Material shown →
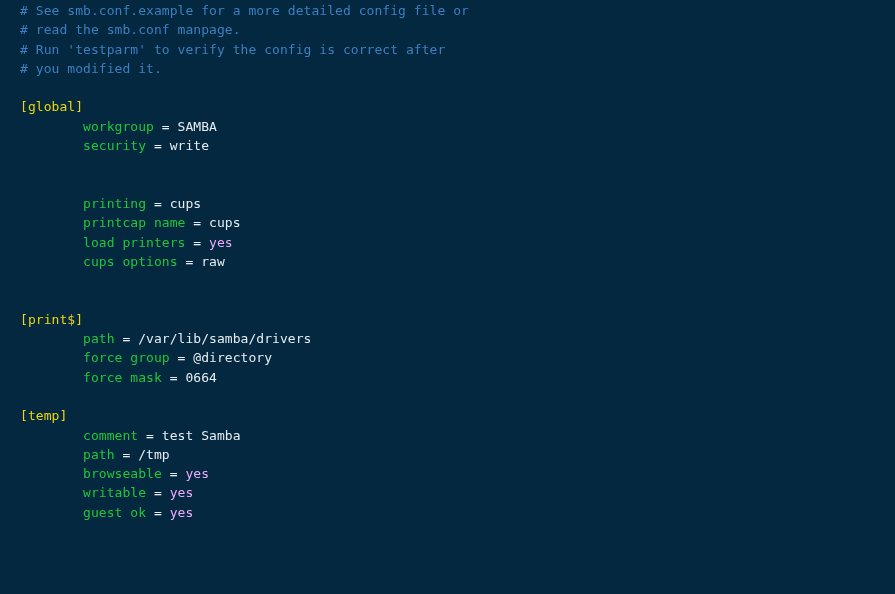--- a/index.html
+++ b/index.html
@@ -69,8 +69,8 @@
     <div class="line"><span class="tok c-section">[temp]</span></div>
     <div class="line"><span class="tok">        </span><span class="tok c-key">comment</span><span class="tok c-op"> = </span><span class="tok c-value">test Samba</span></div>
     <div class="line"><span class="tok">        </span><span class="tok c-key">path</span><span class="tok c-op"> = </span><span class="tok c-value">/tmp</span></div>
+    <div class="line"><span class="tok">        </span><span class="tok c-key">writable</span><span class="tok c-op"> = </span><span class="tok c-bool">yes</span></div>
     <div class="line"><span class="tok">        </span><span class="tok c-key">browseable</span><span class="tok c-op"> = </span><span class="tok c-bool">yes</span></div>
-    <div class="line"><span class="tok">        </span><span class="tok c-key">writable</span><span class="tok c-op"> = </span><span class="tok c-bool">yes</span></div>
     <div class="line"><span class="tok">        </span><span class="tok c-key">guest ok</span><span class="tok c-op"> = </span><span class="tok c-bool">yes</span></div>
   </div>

Aim of the exercise → Reproduce the data exactly, please, and omit its pictures.

Answer below →
--- a/index.html
+++ b/index.html
@@ -69,8 +69,8 @@
     <div class="line"><span class="tok c-section">[temp]</span></div>
     <div class="line"><span class="tok">        </span><span class="tok c-key">comment</span><span class="tok c-op"> = </span><span class="tok c-value">test Samba</span></div>
     <div class="line"><span class="tok">        </span><span class="tok c-key">path</span><span class="tok c-op"> = </span><span class="tok c-value">/tmp</span></div>
+    <div class="line"><span class="tok">        </span><span class="tok c-key">writable</span><span class="tok c-op"> = </span><span class="tok c-bool">yes</span></div>
     <div class="line"><span class="tok">        </span><span class="tok c-key">browseable</span><span class="tok c-op"> = </span><span class="tok c-bool">yes</span></div>
-    <div class="line"><span class="tok">        </span><span class="tok c-key">writable</span><span class="tok c-op"> = </span><span class="tok c-bool">yes</span></div>
     <div class="line"><span class="tok">        </span><span class="tok c-key">guest ok</span><span class="tok c-op"> = </span><span class="tok c-bool">yes</span></div>
   </div>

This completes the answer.